══ RECORDS FOR THIS EXERCISE ══

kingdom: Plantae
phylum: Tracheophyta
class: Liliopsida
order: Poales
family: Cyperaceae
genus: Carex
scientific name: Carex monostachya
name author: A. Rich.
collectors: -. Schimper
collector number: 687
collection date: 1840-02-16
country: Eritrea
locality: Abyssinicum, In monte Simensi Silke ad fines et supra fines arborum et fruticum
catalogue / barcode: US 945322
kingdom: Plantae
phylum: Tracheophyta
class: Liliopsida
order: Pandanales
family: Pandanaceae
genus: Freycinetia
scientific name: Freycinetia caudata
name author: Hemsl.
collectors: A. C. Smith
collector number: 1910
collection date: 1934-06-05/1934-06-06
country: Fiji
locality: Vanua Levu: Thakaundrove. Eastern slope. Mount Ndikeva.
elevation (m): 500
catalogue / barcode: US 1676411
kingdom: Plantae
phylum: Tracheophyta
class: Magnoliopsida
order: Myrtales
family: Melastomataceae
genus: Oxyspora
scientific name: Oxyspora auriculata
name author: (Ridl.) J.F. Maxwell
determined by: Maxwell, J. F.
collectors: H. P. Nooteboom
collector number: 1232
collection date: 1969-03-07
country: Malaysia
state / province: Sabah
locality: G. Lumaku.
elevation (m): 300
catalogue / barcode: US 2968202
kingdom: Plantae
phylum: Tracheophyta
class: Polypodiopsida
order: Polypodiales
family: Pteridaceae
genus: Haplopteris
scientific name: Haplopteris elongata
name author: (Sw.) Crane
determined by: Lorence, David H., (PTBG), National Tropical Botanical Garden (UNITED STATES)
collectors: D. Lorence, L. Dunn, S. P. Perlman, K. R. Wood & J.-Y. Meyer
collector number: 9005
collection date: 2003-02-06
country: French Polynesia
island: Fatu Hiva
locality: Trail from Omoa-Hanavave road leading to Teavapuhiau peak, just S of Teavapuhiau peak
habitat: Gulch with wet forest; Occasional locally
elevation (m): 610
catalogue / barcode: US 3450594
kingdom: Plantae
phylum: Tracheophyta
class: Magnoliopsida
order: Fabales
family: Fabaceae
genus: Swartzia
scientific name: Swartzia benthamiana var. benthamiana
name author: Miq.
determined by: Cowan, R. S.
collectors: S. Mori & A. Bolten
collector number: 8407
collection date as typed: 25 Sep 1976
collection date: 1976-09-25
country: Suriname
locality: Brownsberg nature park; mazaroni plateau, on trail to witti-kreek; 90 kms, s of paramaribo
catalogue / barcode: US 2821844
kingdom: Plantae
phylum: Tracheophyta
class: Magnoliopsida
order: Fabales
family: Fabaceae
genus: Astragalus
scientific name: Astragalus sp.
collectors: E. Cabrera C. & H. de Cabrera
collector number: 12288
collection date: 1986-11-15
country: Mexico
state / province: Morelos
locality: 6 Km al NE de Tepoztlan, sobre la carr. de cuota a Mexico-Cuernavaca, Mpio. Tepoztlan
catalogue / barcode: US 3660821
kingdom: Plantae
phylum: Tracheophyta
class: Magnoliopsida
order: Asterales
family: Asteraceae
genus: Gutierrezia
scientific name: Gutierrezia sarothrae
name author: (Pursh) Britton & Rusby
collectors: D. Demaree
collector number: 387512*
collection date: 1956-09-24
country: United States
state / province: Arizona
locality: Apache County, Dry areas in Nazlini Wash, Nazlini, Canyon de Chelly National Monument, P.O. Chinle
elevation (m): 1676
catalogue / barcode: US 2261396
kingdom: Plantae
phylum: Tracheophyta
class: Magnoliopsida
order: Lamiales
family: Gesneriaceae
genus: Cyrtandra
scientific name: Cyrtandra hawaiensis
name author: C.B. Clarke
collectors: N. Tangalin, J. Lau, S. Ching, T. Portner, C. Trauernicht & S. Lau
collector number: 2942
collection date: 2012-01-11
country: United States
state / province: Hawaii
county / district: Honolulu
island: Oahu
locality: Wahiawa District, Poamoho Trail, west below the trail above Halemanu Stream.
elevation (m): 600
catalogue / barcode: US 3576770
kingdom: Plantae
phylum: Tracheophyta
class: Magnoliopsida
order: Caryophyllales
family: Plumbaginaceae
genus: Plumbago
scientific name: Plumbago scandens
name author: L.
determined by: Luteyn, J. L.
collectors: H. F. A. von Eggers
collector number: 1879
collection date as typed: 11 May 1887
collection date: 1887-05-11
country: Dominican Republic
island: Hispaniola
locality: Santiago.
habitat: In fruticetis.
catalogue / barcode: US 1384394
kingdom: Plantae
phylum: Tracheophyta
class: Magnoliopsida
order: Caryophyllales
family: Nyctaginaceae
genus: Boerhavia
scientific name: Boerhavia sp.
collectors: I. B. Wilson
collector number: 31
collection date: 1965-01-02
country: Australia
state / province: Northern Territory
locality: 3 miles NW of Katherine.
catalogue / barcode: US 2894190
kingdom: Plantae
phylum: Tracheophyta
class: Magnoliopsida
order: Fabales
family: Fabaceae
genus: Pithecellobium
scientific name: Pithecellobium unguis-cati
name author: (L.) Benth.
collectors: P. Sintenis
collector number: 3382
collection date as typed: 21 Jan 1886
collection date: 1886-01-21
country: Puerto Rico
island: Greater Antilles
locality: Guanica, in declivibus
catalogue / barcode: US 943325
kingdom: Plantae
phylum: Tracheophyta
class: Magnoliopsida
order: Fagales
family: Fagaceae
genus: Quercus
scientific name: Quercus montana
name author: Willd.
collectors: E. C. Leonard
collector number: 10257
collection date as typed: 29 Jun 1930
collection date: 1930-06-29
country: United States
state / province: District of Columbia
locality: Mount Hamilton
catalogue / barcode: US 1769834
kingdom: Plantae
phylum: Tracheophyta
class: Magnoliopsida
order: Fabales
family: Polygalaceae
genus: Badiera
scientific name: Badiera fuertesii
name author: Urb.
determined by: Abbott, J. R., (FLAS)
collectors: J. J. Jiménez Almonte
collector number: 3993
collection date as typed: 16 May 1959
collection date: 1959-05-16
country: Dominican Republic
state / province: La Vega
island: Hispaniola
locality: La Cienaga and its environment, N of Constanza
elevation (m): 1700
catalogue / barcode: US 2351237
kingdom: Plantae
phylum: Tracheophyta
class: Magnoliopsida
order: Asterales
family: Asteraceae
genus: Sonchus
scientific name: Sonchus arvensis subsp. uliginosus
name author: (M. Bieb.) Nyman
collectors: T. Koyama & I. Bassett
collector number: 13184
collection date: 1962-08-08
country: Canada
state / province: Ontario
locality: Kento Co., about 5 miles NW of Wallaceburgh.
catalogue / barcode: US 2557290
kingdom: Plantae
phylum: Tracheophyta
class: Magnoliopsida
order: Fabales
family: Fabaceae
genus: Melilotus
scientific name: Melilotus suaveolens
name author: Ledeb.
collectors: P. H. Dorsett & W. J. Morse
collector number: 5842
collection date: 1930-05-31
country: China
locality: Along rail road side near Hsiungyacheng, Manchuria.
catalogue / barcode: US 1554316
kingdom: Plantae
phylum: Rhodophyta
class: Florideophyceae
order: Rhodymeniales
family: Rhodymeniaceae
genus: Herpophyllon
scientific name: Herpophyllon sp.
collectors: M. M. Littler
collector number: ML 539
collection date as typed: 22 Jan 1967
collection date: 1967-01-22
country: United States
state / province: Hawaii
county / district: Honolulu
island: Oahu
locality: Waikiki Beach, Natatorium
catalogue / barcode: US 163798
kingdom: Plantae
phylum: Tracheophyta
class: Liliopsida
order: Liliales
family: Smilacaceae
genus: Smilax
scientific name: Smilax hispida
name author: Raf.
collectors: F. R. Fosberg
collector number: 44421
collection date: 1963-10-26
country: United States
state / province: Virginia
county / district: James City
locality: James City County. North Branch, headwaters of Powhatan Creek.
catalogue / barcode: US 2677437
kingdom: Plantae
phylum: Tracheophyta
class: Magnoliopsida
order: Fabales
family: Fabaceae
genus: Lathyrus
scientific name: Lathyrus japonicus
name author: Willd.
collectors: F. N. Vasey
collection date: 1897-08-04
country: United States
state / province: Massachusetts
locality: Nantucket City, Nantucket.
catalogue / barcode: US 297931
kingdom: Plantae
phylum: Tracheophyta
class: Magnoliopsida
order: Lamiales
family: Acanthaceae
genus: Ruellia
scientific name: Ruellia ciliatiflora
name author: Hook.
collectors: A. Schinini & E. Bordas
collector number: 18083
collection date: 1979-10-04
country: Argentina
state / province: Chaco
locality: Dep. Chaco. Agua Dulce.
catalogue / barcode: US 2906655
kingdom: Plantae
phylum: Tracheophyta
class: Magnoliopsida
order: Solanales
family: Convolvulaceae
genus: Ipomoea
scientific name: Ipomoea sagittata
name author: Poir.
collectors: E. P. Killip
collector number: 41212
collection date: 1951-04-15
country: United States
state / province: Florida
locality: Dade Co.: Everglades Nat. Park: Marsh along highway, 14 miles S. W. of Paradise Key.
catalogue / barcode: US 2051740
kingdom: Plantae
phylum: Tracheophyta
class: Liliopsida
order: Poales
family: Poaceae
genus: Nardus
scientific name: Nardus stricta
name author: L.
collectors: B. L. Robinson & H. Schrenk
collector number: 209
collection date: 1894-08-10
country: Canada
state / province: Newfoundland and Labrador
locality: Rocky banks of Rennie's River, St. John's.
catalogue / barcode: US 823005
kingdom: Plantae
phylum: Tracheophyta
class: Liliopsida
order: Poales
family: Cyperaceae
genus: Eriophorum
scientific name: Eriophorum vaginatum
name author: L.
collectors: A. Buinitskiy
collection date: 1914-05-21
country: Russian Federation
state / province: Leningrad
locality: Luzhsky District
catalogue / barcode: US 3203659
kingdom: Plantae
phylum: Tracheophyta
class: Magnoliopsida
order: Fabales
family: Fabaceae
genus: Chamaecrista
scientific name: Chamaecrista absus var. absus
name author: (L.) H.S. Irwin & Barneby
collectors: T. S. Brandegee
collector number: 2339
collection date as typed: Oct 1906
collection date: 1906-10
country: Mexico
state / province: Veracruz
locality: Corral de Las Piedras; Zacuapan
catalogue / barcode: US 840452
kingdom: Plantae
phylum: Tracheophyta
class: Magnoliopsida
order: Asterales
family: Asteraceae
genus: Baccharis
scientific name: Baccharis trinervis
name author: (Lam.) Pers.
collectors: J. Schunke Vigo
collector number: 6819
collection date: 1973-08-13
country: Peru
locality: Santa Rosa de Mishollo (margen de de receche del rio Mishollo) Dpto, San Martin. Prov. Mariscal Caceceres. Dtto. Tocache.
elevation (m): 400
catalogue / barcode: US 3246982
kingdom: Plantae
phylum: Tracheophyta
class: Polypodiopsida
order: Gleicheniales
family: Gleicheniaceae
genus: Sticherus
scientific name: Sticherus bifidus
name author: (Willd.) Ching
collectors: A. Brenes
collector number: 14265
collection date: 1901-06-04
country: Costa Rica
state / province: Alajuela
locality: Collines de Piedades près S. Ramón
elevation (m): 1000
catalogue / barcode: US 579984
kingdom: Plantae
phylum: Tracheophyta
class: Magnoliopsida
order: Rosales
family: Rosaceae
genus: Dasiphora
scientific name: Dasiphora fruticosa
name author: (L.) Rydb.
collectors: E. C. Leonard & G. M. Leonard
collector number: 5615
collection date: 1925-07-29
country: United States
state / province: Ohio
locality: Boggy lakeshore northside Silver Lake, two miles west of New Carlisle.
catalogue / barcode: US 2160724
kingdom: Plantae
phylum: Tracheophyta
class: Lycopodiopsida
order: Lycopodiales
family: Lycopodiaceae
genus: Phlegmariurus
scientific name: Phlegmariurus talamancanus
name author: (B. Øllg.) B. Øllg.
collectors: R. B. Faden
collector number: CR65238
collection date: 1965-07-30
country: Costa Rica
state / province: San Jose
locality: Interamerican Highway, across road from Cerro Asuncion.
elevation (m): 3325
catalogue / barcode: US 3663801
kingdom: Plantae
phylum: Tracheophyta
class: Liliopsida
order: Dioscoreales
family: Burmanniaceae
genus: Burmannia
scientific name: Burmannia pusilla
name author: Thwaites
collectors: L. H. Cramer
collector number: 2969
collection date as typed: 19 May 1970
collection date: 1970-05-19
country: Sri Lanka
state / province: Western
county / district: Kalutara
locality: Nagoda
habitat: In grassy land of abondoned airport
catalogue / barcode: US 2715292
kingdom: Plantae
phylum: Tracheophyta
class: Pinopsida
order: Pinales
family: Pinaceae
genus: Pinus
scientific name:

═══

* [BRIEF]
Return the material verbatim, starting at the top and ending with the line that contains "country: Fiji", with that line included.

* [REPLY TO THE TASK]
kingdom: Plantae
phylum: Tracheophyta
class: Liliopsida
order: Poales
family: Cyperaceae
genus: Carex
scientific name: Carex monostachya
name author: A. Rich.
collectors: -. Schimper
collector number: 687
collection date: 1840-02-16
country: Eritrea
locality: Abyssinicum, In monte Simensi Silke ad fines et supra fines arborum et fruticum
catalogue / barcode: US 945322
kingdom: Plantae
phylum: Tracheophyta
class: Liliopsida
order: Pandanales
family: Pandanaceae
genus: Freycinetia
scientific name: Freycinetia caudata
name author: Hemsl.
collectors: A. C. Smith
collector number: 1910
collection date: 1934-06-05/1934-06-06
country: Fiji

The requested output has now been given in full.